(Saved entries)
::::::::

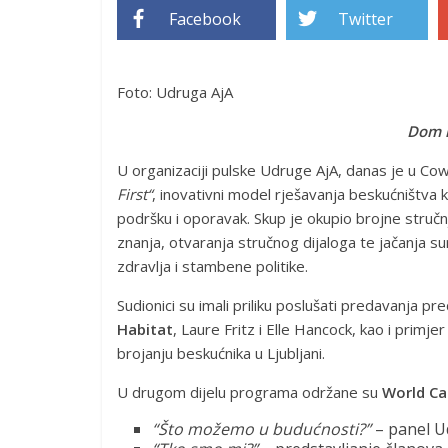
Facebook
Twitter
Foto: Udruga AjA
Dom k
U organizaciji pulske Udruge AjA, danas je u C
First“
, inovativni model rješavanja beskućništva 
podršku i oporavak. Skup je okupio brojne stručn
znanja, otvaranja stručnog dijaloga te jačanja s
zdravlja i stambene politike.
Sudionici su imali priliku poslušati predavanja pr
Habitat
, Laure Fritz i Elle Hancock, kao i primj
brojanju beskućnika u Ljubljani.
U drugom dijelu programa održane su
World Ca
“Što možemo u budućnosti?”
– panel U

::::::::

- PROBLEM STATEMENT -
Reproduce every entry above in full and exactly, though not its pictures.

- TASK RESULT -
Facebook
Twitter
Foto: Udruga AjA
Dom k
U organizaciji pulske Udruge AjA, danas je u C
First“
, inovativni model rješavanja beskućništva 
podršku i oporavak. Skup je okupio brojne stručn
znanja, otvaranja stručnog dijaloga te jačanja s
zdravlja i stambene politike.
Sudionici su imali priliku poslušati predavanja pr
Habitat
, Laure Fritz i Elle Hancock, kao i primj
brojanju beskućnika u Ljubljani.
U drugom dijelu programa održane su
World Ca
“Što možemo u budućnosti?”
– panel U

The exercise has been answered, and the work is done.